Facebook Will Not Provide Protection for Data Breach Victims
Recently, Facebook revealed that around 14 million of its users had their personal information stolen by hackers. The information hacked includes, but is not limited to, search history, location data, relationship status, and religious beliefs.
Upon investigating this incident, Facebook discovered that the hackers obtained access to accounts via access tokens. These access tokens were abused due to the interaction amongst three major bugs in Facebook’s system. Action was immediately taken after Facebook discovered suspicious activities, but the damage done was already immense.

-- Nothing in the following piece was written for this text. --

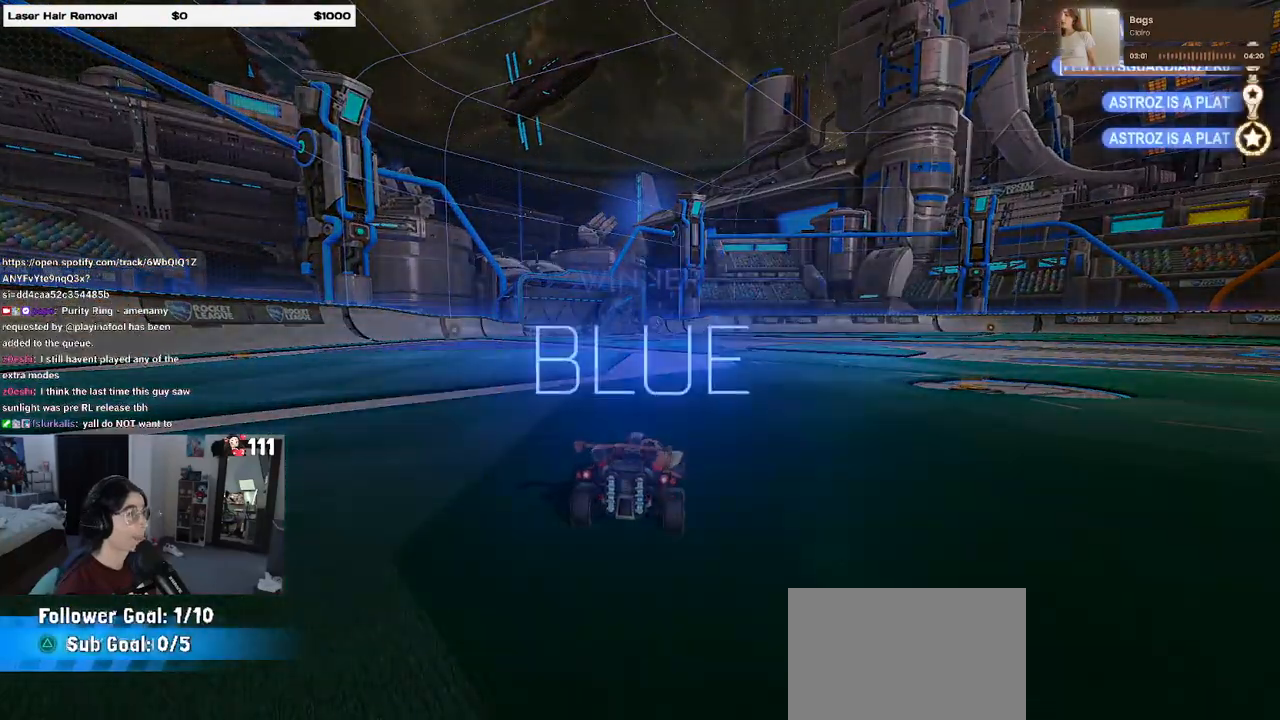
{"buttons": ["DPAD_DOWN"], "left_stick": "center", "right_stick": "center"}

Facebook claimed that it has no intentions of providing protection for the victims of this latest data breach, which is unlike what occured in other major data breach incidents. For instance, Target suffered a severe data breach in 2013 but responded by providing the victims with access to credit protection agencies and other methods to minimize the risk of identity theft.
A Facebook spokeswoman told the BBC that Facebook would not be taking such steps at this time, but has, instead, established a help page where victims can verify whether their personal account was hacked. The help page can also assist users in protecting themselves against the hack.
“The resources we are pointing people toward are based on the actual types of data accessed – including the steps they can take to help protect themselves from suspicious emails, text messages, or calls,” the spokeswoman said. The help page not only assists users in identifying whether they are victims of the security breach, but also informs users about the specific information that was accessed through their account, and offers recommendations on what to do next.
Facebook is still conducting a thorough investigation into the data breach. Because the discovered bugs have existed since July 2017, the company has not ruled out the possibility that individual attacks on the token system went undetected before September 2018.